▶ **Extracted text**
Oh dear, so we should not have completed it! I presume they will just ignore it if it is irrelevant to our application.


----------



## Joppa (Sep 7, 2009)

Hopefully. Disclosing unnecessary financial information can complicate your application.


----------



## Whatshouldwedo (Sep 29, 2013)

Joppa said:


> Hopefully. Disclosing unnecessary financial information can complicate your application.


I saw someone else, I think on another forum, mention their surprise at that section but there was no indication that, applying under settlement, settlement, husband, that you should not complete that section. I hope any new application forms are much clearer. Of course, we are at their mercy so what will be, will be.


----------



## Lihong (Jul 2, 2013)

Yes, Whatshouldwedo, I hope so.

Joppa, I will use your advice and say 'not applicable'. I think maybe I should write a note in 'Additional Information' section and say why.


----------



## Karra (Jun 6, 2013)

Lihong said:


> Yes, Whatshouldwedo, I hope so.
> 
> Joppa, I will use your advice and say 'not applicable'. I think maybe I should write a note in 'Additional Information' section and say why.


Now not completing the applicants employment section is something new I am learning! While it may be irrelevant, but the application will not be complete without that section and will we be able to submit it?

(Stored items)

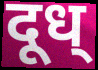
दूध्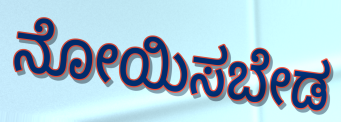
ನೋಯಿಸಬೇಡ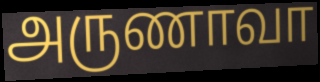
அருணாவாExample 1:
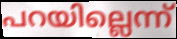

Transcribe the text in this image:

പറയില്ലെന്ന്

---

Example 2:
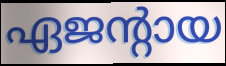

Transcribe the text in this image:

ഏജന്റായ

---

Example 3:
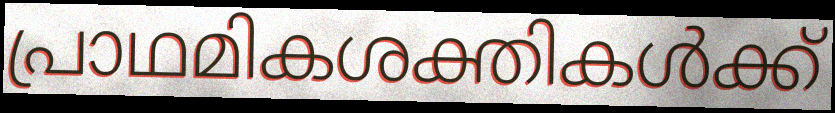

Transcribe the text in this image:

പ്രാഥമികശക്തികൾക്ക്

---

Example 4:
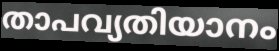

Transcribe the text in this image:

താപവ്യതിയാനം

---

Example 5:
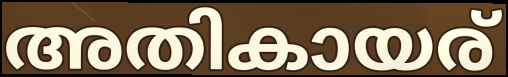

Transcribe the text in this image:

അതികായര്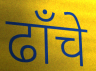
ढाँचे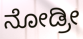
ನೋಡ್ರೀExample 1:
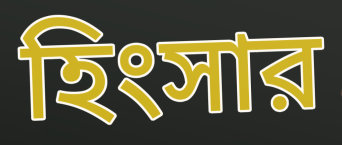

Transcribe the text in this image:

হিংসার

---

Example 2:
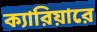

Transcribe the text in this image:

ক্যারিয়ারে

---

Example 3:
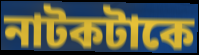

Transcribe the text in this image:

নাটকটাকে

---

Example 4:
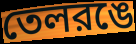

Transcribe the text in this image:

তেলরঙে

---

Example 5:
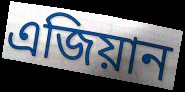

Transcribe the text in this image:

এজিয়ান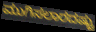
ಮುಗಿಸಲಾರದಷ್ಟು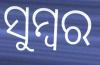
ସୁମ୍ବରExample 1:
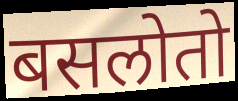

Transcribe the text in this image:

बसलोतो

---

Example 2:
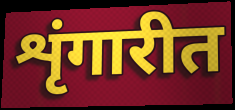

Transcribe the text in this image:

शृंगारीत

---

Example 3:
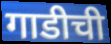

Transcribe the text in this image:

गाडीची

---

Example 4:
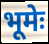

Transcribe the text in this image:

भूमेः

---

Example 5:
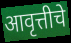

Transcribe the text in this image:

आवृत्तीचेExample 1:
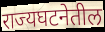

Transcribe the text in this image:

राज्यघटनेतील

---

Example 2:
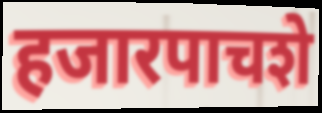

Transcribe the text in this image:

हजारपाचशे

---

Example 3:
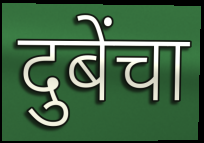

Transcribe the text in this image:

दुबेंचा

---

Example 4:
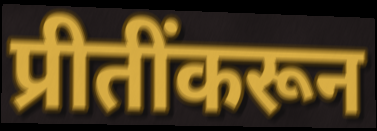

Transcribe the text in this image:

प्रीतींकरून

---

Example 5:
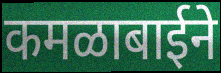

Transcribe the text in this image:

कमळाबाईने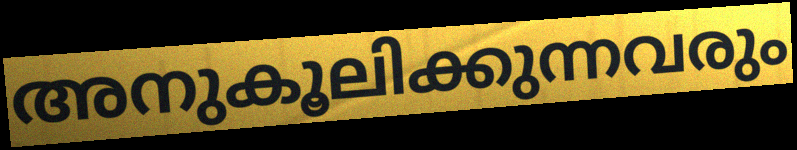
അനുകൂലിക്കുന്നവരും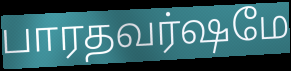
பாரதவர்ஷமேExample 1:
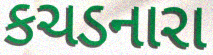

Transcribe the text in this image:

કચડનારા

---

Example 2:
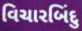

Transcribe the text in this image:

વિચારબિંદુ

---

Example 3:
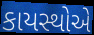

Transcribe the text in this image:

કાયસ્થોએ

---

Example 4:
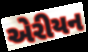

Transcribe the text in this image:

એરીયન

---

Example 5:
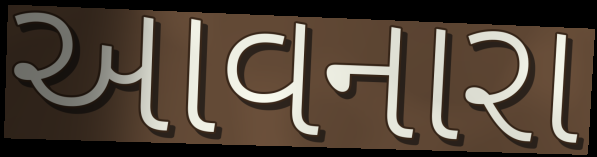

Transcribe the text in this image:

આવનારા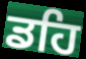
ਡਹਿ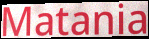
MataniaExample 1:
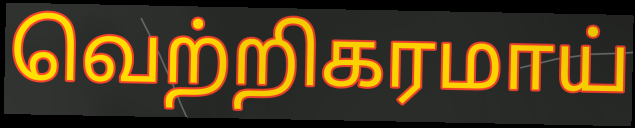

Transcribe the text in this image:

▶ **What you are asked to do**
Please copy the forum thread between "I saw someone" and "(Jul 2, 2013)", inclusive, swapping "forum" for "message board".

▶ **Answer to this exercise**
I saw someone else, I think on another message board, mention their surprise at that section but there was no indication that, applying under settlement, settlement, husband, that you should not complete that section. I hope any new application forms are much clearer. Of course, we are at their mercy so what will be, will be.


----------



## Lihong (Jul 2, 2013)